TASK DIRECTIONS: Copy out the lines exactly, starting with the very first one and going on through the line that contains "14: (357, 263)", including both ends.

—————

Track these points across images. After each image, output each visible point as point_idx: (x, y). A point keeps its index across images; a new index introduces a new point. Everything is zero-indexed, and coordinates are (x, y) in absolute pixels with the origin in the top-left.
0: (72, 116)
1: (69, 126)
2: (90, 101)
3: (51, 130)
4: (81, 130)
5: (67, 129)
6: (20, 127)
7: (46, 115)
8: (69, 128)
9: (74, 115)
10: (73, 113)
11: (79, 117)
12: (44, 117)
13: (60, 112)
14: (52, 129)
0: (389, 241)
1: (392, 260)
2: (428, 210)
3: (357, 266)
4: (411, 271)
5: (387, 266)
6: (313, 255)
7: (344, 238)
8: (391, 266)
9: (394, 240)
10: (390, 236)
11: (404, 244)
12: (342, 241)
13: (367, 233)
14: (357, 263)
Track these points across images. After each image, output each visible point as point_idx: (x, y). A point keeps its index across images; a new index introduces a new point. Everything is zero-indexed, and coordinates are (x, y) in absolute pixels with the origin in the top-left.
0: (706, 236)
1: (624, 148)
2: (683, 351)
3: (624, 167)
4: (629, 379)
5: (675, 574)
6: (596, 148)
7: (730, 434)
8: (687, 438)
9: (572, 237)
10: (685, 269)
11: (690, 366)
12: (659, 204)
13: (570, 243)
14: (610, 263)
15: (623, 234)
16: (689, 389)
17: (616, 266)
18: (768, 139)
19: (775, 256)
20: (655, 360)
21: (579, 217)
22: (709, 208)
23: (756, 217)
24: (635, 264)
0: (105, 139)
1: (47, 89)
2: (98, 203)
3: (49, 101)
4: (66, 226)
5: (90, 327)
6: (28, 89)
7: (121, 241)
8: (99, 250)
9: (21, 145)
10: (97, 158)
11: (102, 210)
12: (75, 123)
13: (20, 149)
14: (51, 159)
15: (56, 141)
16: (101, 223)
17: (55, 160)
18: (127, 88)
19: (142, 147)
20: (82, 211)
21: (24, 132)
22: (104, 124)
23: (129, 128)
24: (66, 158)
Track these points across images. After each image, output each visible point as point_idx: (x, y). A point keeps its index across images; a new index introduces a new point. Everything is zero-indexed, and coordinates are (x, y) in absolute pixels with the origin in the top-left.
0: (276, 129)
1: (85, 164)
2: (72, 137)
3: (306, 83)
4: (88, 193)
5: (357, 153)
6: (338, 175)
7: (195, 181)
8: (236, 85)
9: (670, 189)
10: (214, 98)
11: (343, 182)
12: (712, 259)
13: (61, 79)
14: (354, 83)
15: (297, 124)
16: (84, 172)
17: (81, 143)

—————

ANSWER TO THE PROBLEM:
Track these points across images. After each image, output each visible point as point_idx: (x, y). A point keeps its index across images; a new index introduces a new point. Everything is zero-indexed, and coordinates are (x, y) in absolute pixels with the origin in the top-left.
0: (72, 116)
1: (69, 126)
2: (90, 101)
3: (51, 130)
4: (81, 130)
5: (67, 129)
6: (20, 127)
7: (46, 115)
8: (69, 128)
9: (74, 115)
10: (73, 113)
11: (79, 117)
12: (44, 117)
13: (60, 112)
14: (52, 129)
0: (389, 241)
1: (392, 260)
2: (428, 210)
3: (357, 266)
4: (411, 271)
5: (387, 266)
6: (313, 255)
7: (344, 238)
8: (391, 266)
9: (394, 240)
10: (390, 236)
11: (404, 244)
12: (342, 241)
13: (367, 233)
14: (357, 263)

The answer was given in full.